(Saved entries)
::::

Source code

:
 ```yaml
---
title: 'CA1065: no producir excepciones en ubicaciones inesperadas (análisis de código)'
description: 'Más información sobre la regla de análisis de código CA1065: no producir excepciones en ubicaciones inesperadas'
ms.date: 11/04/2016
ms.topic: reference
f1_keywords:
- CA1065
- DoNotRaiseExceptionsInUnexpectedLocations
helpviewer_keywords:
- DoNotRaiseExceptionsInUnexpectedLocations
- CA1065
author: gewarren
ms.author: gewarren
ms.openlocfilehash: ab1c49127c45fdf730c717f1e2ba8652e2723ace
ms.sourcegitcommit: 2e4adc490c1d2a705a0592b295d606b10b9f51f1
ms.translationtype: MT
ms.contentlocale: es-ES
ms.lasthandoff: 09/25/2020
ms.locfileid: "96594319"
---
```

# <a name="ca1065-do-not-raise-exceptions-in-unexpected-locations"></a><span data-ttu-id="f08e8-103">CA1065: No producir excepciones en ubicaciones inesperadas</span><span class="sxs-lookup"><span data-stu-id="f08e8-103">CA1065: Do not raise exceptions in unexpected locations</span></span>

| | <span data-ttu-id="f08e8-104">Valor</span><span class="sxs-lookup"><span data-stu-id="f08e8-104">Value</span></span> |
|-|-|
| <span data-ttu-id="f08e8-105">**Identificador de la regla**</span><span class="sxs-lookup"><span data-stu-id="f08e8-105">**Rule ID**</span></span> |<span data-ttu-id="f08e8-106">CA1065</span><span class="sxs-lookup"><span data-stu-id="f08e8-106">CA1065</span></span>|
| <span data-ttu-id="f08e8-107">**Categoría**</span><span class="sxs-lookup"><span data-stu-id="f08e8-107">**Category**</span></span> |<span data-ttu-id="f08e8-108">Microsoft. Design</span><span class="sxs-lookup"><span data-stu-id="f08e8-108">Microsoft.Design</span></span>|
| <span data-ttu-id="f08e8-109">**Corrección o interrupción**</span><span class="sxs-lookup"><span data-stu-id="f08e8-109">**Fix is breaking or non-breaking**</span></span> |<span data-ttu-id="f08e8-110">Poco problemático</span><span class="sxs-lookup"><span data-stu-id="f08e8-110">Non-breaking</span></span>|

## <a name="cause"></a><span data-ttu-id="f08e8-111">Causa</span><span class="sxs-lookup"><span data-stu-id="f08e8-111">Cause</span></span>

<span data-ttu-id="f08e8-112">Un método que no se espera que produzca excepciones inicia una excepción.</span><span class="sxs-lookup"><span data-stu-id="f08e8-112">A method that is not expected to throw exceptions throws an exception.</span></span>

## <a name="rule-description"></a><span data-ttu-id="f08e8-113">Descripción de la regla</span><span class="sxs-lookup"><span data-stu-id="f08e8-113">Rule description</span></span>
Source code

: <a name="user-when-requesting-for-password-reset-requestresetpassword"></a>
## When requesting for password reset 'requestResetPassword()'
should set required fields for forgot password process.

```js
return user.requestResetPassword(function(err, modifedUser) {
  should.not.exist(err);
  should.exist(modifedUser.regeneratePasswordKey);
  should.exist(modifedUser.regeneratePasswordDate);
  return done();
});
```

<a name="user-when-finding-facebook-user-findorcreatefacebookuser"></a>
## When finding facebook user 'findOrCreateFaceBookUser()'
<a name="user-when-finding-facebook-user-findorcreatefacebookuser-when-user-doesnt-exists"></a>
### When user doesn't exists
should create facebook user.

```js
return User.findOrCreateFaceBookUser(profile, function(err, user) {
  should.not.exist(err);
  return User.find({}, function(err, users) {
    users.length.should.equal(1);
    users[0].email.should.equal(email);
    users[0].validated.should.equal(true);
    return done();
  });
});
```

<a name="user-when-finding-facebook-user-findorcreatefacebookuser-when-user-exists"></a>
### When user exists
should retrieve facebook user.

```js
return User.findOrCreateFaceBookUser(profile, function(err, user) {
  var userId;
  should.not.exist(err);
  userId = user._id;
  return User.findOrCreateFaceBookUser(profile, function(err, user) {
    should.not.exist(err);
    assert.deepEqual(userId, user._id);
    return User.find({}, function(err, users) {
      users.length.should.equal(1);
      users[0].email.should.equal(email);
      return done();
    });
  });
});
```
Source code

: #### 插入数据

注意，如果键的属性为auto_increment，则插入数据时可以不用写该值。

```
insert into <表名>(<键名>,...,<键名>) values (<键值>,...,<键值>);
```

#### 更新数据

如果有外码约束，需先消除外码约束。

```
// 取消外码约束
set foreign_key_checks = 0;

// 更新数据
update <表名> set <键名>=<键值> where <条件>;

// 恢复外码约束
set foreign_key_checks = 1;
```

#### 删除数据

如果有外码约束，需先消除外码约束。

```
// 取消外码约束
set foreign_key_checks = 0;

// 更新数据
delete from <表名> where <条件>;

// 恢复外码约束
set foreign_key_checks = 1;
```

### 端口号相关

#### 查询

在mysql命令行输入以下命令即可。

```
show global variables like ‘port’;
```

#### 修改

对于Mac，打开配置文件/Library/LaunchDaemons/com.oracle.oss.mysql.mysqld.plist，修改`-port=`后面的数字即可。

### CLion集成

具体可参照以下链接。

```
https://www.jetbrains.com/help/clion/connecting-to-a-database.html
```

::::

## Task goal
Say how many lines in the records hold the string "userId", please, and add no other words.

## Answer section
3